Text section section start

Lindsey Graham on Trump: Is He a Racist or a Narcissist?

This is a question Trump supporter and Senator from SC Lindsey Graham sought to address in his defense of Trump today. Here is a series of tweets from Frank Thorp, NBC news reporter with Graham’s thoughts.

I really do believe that if you’re a Somali refugee who likes Trump, he’s not going to say ‘go back to Somalia.’ A racist says go back to Somalia because you’re a Somalian or you’re a Muslim or whatever, that’s just the way he is. More narcissism than anything else.

The main line of defense is that Trump likes who likes him even if that person is a person of color. According to Graham, race alone does not determine the disliking. Trump says nasty things about people who insult him even if they are white. Witness his treatment of Paul Ryan. It is true that he cuts down anybody who points out the president’s flaws. Furthermore, he has surrounded himself with minorities who gush his praise. It is less than clear what he says about them behind closed doors but he has not avoided his minority supporters.

As I thought about this, it occurred to me that a check on this would be to assess the types of insults he makes against various disliked people. I haven’t checked this, but I don’t think he has ever told Bernie Sanders or Nancy Pelosi to go back to their countries of origin.

The Nature of Prejudice

The work of Gordon Allport on prejudice seems relevant. Allport wrote in 1954 that humans find it very easy to fall into prejudices but very difficult to abandon them. A foundation for prejudice according to Allport is personal values. For Trump there appears to be no higher value than loyalty to himself. Allport wrote:

…negative prejudice is a reflex of one’s own system of values. We prize our own mode of existence and correspondingly underprize (or actively attack) what seems to us to
threaten it The thought has been expressed by Sigmund Freud, “In the undisguised antipathies and aversion which people feel towards strangers with whom they have to do, we recognize the expression of self-love, of narcissism.”

The process is especially clear in time of war. When an enemy threatens all or nearly all of our positive values we stiffen our resistance and exaggerate the merits of our cause. We feel — and this is an instance of overgeneralization — that we are wholly right. (If we did not believe this we could not marshall all our energies for our defense.) And if we are wholly right then the enemy must be wholly wrong. Since he is wholly wrong, we should not hesitate to exterminate him. (p. 26)

Text section section end

# [Task directions]
Continue the post above on Lindsey Graham's defense of Trump, starting right after its final sentence.

Excerpted data section start

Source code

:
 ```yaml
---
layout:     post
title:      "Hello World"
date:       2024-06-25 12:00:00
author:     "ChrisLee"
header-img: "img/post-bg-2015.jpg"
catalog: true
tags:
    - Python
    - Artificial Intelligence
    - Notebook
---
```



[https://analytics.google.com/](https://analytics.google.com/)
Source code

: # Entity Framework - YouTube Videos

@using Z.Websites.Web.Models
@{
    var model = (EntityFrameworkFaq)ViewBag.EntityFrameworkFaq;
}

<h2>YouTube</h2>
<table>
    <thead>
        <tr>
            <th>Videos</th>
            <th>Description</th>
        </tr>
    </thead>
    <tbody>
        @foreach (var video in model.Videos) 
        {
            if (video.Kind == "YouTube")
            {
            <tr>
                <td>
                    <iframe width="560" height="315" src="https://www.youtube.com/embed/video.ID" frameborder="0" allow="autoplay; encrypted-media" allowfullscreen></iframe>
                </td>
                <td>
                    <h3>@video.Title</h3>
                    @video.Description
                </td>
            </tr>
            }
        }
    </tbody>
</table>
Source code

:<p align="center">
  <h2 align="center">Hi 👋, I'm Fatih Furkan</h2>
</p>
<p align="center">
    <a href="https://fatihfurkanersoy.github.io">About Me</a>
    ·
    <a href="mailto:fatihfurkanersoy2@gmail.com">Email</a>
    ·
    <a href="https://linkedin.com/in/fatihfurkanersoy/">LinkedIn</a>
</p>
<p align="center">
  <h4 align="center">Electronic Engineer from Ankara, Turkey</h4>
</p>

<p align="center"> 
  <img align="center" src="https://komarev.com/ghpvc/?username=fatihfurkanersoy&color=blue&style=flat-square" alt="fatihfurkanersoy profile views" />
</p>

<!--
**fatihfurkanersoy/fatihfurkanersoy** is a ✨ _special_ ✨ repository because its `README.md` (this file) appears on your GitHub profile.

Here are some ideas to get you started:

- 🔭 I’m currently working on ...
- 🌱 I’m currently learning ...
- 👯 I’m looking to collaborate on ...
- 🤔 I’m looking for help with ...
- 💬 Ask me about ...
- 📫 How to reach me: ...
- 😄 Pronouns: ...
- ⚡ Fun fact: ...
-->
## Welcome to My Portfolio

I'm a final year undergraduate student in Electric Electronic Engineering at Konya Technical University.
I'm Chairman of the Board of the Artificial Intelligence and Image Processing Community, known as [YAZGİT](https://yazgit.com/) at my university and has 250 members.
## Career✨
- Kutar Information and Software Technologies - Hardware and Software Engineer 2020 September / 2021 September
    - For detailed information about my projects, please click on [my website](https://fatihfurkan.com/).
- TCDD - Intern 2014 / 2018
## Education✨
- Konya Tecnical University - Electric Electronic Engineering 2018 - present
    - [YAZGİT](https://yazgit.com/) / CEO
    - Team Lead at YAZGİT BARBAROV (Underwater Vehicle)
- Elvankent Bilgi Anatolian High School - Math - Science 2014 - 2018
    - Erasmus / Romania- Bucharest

Excerpted data section end

# [Exercise answer]
Allport also argued prejudices are maintained by placing exceptions to the negative prejudgment into subcategories. Allport described the process this way:

There is a common mental device that permits people to hold to prejudgments even in the face of much contradictory evidence. It is the device of admitting exceptions. “There are nice Negroes but . . ” or “Some of my best friends are Jews but. . . .” This is a disarming device. By excluding a few favored cases, the negative rubric is kept intact for all other cases. In short, contrary evidence is not admitted and allowed to modify the generalization; rather it is perfunctorily acknowledged but excluded. (p. 23)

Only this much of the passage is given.